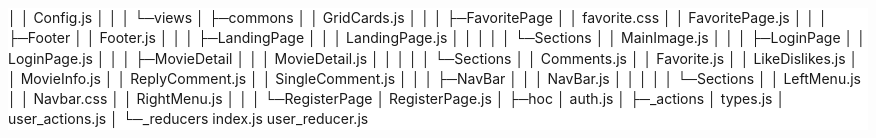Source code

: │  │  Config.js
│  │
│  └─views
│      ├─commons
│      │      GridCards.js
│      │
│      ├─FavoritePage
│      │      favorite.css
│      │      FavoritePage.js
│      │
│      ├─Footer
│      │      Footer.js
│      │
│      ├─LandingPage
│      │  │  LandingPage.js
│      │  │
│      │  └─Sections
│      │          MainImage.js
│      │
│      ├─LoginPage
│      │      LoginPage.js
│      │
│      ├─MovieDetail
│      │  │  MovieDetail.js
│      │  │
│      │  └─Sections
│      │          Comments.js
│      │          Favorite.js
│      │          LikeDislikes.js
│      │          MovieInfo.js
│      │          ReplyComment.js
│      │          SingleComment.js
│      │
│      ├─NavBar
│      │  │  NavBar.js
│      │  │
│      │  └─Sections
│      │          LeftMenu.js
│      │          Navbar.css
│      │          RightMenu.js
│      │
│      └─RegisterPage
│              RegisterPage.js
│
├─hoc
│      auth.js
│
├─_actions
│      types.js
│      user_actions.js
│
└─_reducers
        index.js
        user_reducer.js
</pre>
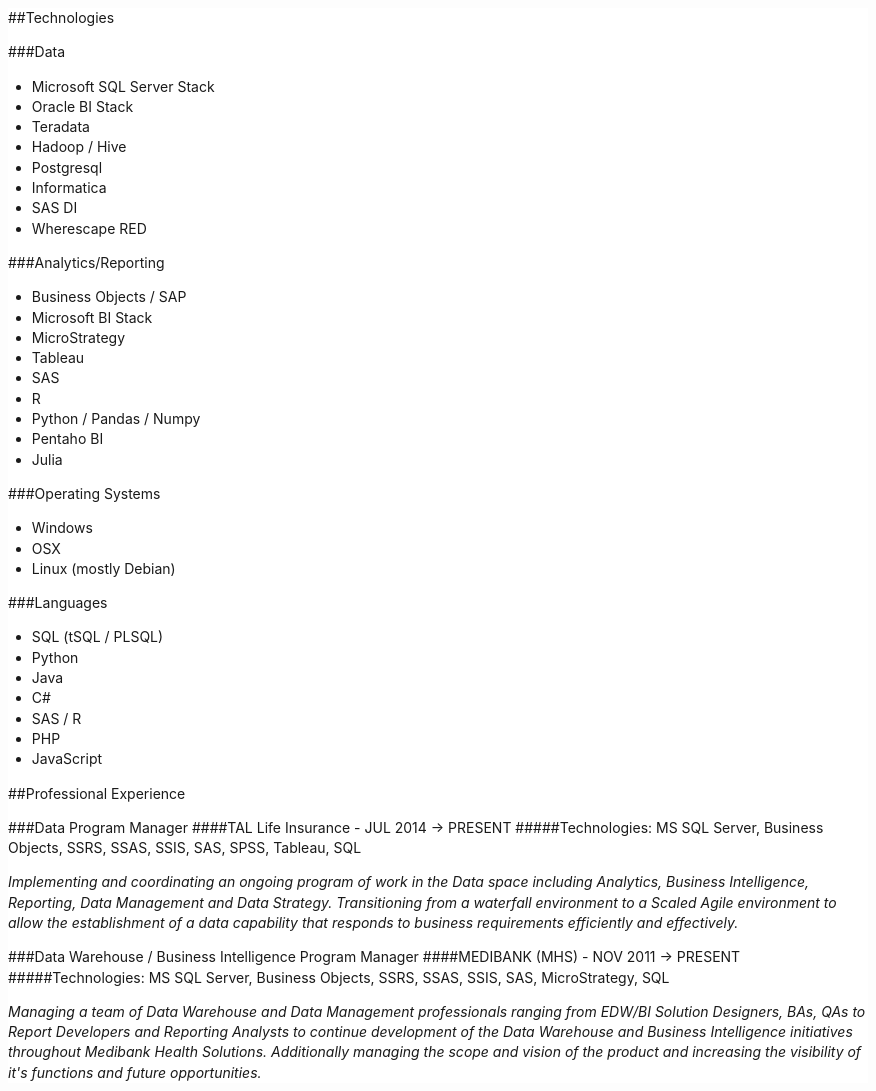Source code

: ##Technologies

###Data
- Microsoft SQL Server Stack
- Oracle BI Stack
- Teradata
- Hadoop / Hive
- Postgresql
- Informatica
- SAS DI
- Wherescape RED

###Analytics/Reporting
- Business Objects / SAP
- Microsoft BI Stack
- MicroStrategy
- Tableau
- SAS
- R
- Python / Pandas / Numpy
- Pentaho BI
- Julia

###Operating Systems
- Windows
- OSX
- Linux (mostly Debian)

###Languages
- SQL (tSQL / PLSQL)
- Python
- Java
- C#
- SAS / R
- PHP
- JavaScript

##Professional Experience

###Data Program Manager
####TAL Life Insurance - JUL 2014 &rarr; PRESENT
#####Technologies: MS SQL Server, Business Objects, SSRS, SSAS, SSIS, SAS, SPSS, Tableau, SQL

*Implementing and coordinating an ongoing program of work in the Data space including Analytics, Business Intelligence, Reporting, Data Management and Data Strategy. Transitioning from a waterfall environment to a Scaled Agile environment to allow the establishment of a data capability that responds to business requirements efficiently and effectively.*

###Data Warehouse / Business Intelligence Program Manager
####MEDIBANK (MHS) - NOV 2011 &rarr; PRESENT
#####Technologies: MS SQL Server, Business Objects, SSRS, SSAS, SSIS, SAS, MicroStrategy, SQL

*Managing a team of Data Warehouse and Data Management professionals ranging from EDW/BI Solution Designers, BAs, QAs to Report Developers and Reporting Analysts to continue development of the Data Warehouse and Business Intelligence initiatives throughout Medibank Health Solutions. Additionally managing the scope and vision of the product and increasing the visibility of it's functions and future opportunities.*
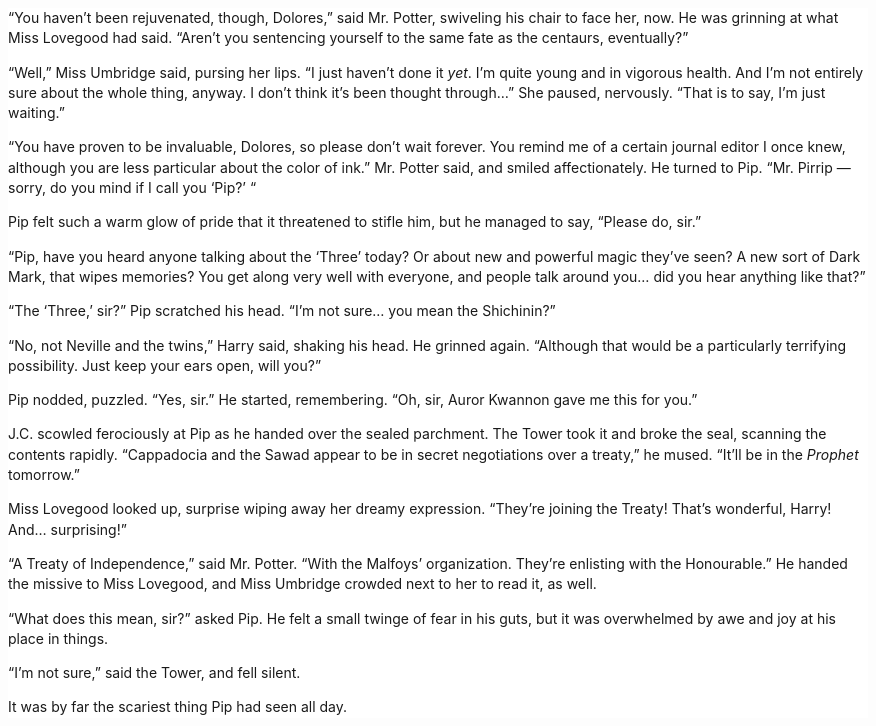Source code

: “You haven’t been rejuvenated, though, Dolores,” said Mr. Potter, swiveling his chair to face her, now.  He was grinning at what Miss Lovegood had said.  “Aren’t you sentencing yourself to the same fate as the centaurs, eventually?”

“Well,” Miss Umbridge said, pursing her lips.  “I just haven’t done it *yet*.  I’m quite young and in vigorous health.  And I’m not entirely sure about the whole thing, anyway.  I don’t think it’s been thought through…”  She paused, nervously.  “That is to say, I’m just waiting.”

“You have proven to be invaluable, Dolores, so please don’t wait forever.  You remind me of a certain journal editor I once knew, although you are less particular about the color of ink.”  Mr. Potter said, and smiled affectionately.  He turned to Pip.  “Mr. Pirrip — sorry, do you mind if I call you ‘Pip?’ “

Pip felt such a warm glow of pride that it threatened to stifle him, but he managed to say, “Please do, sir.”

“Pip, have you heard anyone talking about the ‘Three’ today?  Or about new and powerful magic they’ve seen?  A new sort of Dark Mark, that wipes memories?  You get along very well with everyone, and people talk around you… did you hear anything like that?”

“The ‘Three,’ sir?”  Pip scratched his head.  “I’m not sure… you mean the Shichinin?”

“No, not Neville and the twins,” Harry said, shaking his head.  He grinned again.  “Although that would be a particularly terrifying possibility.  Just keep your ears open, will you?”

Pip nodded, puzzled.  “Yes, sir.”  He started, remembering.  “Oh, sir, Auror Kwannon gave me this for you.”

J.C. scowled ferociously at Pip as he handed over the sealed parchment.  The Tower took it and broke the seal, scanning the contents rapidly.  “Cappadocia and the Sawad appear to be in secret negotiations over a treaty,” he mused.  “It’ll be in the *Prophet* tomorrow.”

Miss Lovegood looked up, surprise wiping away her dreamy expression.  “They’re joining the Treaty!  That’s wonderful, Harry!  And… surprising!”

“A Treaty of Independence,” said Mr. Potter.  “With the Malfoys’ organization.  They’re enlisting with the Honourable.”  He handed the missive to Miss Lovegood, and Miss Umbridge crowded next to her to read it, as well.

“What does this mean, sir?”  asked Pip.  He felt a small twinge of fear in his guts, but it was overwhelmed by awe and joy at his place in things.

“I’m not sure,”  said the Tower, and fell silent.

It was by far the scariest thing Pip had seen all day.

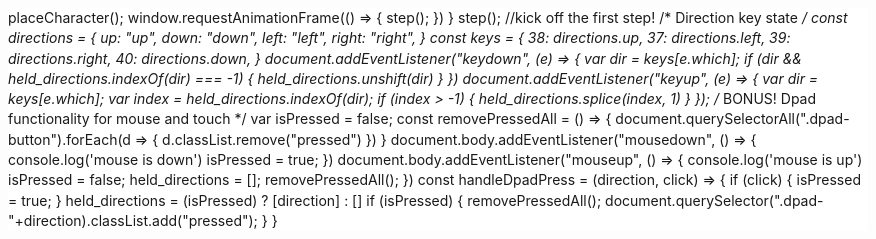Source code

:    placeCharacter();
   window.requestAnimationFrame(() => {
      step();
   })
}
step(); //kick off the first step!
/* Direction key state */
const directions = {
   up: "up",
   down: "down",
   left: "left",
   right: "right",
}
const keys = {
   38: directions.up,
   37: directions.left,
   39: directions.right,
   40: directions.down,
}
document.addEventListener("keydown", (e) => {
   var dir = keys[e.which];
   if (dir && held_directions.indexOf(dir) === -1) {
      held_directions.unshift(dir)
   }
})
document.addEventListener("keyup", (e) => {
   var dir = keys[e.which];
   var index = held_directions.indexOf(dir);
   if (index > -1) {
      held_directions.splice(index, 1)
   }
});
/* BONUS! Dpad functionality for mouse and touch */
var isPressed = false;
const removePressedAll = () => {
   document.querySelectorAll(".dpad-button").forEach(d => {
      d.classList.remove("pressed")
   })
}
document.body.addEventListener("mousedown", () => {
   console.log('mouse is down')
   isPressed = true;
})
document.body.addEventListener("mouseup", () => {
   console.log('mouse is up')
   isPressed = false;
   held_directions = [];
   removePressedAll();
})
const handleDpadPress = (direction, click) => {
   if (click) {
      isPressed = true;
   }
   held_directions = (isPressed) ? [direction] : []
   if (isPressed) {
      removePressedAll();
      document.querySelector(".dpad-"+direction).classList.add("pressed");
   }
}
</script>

__Job item__:
What the task needs is the material above repeated exactly, pictures excepted.

__Solution for this problem__:
Source code

: │  │  Config.js
│  │
│  └─views
│      ├─commons
│      │      GridCards.js
│      │
│      ├─FavoritePage
│      │      favorite.css
│      │      FavoritePage.js
│      │
│      ├─Footer
│      │      Footer.js
│      │
│      ├─LandingPage
│      │  │  LandingPage.js
│      │  │
│      │  └─Sections
│      │          MainImage.js
│      │
│      ├─LoginPage
│      │      LoginPage.js
│      │
│      ├─MovieDetail
│      │  │  MovieDetail.js
│      │  │
│      │  └─Sections
│      │          Comments.js
│      │          Favorite.js
│      │          LikeDislikes.js
│      │          MovieInfo.js
│      │          ReplyComment.js
│      │          SingleComment.js
│      │
│      ├─NavBar
│      │  │  NavBar.js
│      │  │
│      │  └─Sections
│      │          LeftMenu.js
│      │          Navbar.css
│      │          RightMenu.js
│      │
│      └─RegisterPage
│              RegisterPage.js
│
├─hoc
│      auth.js
│
├─_actions
│      types.js
│      user_actions.js
│
└─_reducers
        index.js
        user_reducer.js
</pre>
Source code

: ##Technologies

###Data
- Microsoft SQL Server Stack
- Oracle BI Stack
- Teradata
- Hadoop / Hive
- Postgresql
- Informatica
- SAS DI
- Wherescape RED

###Analytics/Reporting
- Business Objects / SAP
- Microsoft BI Stack
- MicroStrategy
- Tableau
- SAS
- R
- Python / Pandas / Numpy
- Pentaho BI
- Julia

###Operating Systems
- Windows
- OSX
- Linux (mostly Debian)

###Languages
- SQL (tSQL / PLSQL)
- Python
- Java
- C#
- SAS / R
- PHP
- JavaScript

##Professional Experience

###Data Program Manager
####TAL Life Insurance - JUL 2014 &rarr; PRESENT
#####Technologies: MS SQL Server, Business Objects, SSRS, SSAS, SSIS, SAS, SPSS, Tableau, SQL

*Implementing and coordinating an ongoing program of work in the Data space including Analytics, Business Intelligence, Reporting, Data Management and Data Strategy. Transitioning from a waterfall environment to a Scaled Agile environment to allow the establishment of a data capability that responds to business requirements efficiently and effectively.*

###Data Warehouse / Business Intelligence Program Manager
####MEDIBANK (MHS) - NOV 2011 &rarr; PRESENT
#####Technologies: MS SQL Server, Business Objects, SSRS, SSAS, SSIS, SAS, MicroStrategy, SQL

*Managing a team of Data Warehouse and Data Management professionals ranging from EDW/BI Solution Designers, BAs, QAs to Report Developers and Reporting Analysts to continue development of the Data Warehouse and Business Intelligence initiatives throughout Medibank Health Solutions. Additionally managing the scope and vision of the product and increasing the visibility of it's functions and future opportunities.*
Source code

: “You haven’t been rejuvenated, though, Dolores,” said Mr. Potter, swiveling his chair to face her, now.  He was grinning at what Miss Lovegood had said.  “Aren’t you sentencing yourself to the same fate as the centaurs, eventually?”

“Well,” Miss Umbridge said, pursing her lips.  “I just haven’t done it *yet*.  I’m quite young and in vigorous health.  And I’m not entirely sure about the whole thing, anyway.  I don’t think it’s been thought through…”  She paused, nervously.  “That is to say, I’m just waiting.”

“You have proven to be invaluable, Dolores, so please don’t wait forever.  You remind me of a certain journal editor I once knew, although you are less particular about the color of ink.”  Mr. Potter said, and smiled affectionately.  He turned to Pip.  “Mr. Pirrip — sorry, do you mind if I call you ‘Pip?’ “

Pip felt such a warm glow of pride that it threatened to stifle him, but he managed to say, “Please do, sir.”

“Pip, have you heard anyone talking about the ‘Three’ today?  Or about new and powerful magic they’ve seen?  A new sort of Dark Mark, that wipes memories?  You get along very well with everyone, and people talk around you… did you hear anything like that?”

“The ‘Three,’ sir?”  Pip scratched his head.  “I’m not sure… you mean the Shichinin?”

“No, not Neville and the twins,” Harry said, shaking his head.  He grinned again.  “Although that would be a particularly terrifying possibility.  Just keep your ears open, will you?”

Pip nodded, puzzled.  “Yes, sir.”  He started, remembering.  “Oh, sir, Auror Kwannon gave me this for you.”

J.C. scowled ferociously at Pip as he handed over the sealed parchment.  The Tower took it and broke the seal, scanning the contents rapidly.  “Cappadocia and the Sawad appear to be in secret negotiations over a treaty,” he mused.  “It’ll be in the *Prophet* tomorrow.”

Miss Lovegood looked up, surprise wiping away her dreamy expression.  “They’re joining the Treaty!  That’s wonderful, Harry!  And… surprising!”

“A Treaty of Independence,” said Mr. Potter.  “With the Malfoys’ organization.  They’re enlisting with the Honourable.”  He handed the missive to Miss Lovegood, and Miss Umbridge crowded next to her to read it, as well.

“What does this mean, sir?”  asked Pip.  He felt a small twinge of fear in his guts, but it was overwhelmed by awe and joy at his place in things.

“I’m not sure,”  said the Tower, and fell silent.

It was by far the scariest thing Pip had seen all day.

Source code

:    placeCharacter();
   window.requestAnimationFrame(() => {
      step();
   })
}
step(); //kick off the first step!
/* Direction key state */
const directions = {
   up: "up",
   down: "down",
   left: "left",
   right: "right",
}
const keys = {
   38: directions.up,
   37: directions.left,
   39: directions.right,
   40: directions.down,
}
document.addEventListener("keydown", (e) => {
   var dir = keys[e.which];
   if (dir && held_directions.indexOf(dir) === -1) {
      held_directions.unshift(dir)
   }
})
document.addEventListener("keyup", (e) => {
   var dir = keys[e.which];
   var index = held_directions.indexOf(dir);
   if (index > -1) {
      held_directions.splice(index, 1)
   }
});
/* BONUS! Dpad functionality for mouse and touch */
var isPressed = false;
const removePressedAll = () => {
   document.querySelectorAll(".dpad-button").forEach(d => {
      d.classList.remove("pressed")
   })
}
document.body.addEventListener("mousedown", () => {
   console.log('mouse is down')
   isPressed = true;
})
document.body.addEventListener("mouseup", () => {
   console.log('mouse is up')
   isPressed = false;
   held_directions = [];
   removePressedAll();
})
const handleDpadPress = (direction, click) => {
   if (click) {
      isPressed = true;
   }
   held_directions = (isPressed) ? [direction] : []
   if (isPressed) {
      removePressedAll();
      document.querySelector(".dpad-"+direction).classList.add("pressed");
   }
}
</script>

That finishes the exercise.